Entries –
********

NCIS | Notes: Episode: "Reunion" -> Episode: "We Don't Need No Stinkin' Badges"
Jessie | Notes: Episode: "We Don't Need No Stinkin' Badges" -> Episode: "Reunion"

********

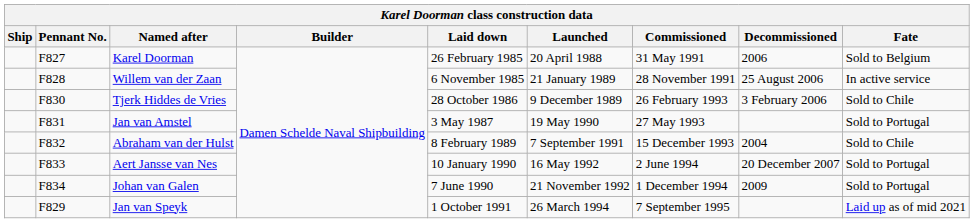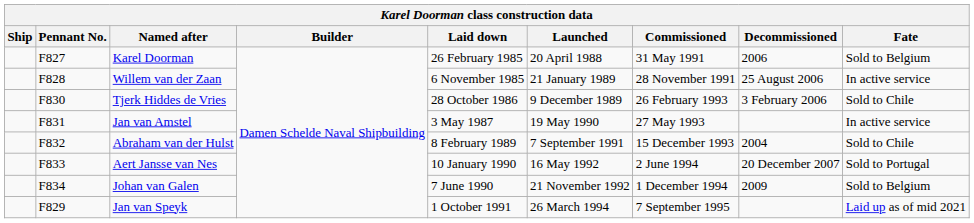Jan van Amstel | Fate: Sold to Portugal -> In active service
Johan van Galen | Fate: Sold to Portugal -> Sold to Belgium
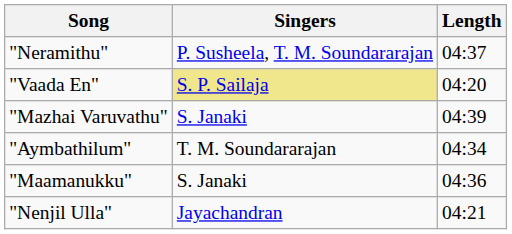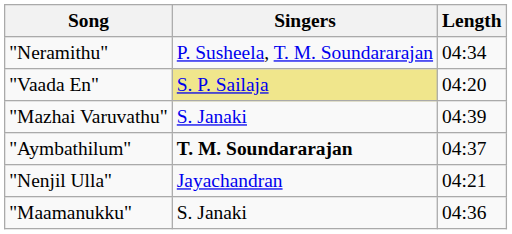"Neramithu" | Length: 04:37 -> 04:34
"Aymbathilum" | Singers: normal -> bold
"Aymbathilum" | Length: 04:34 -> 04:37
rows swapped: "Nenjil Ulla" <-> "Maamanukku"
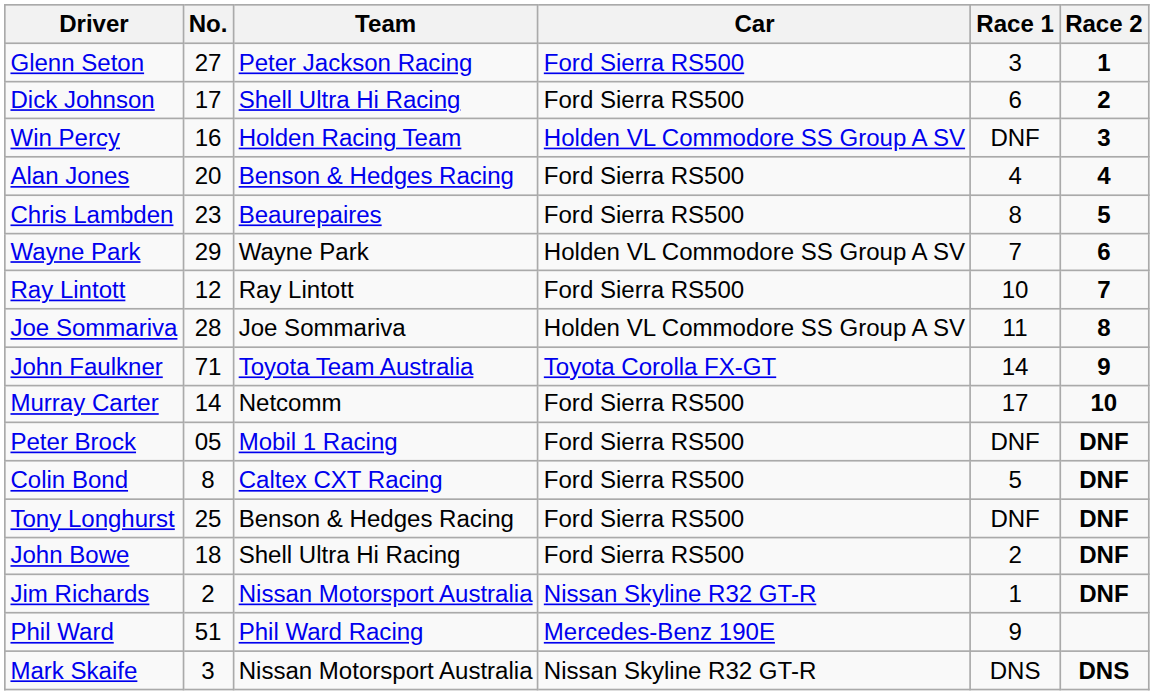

********

What is needed – Copy out, in full, each line of the data above that contains the string "Badges".

The completed task –
NCIS | Notes: Episode: "Reunion" -> Episode: "We Don't Need No Stinkin' Badges"
Jessie | Notes: Episode: "We Don't Need No Stinkin' Badges" -> Episode: "Reunion"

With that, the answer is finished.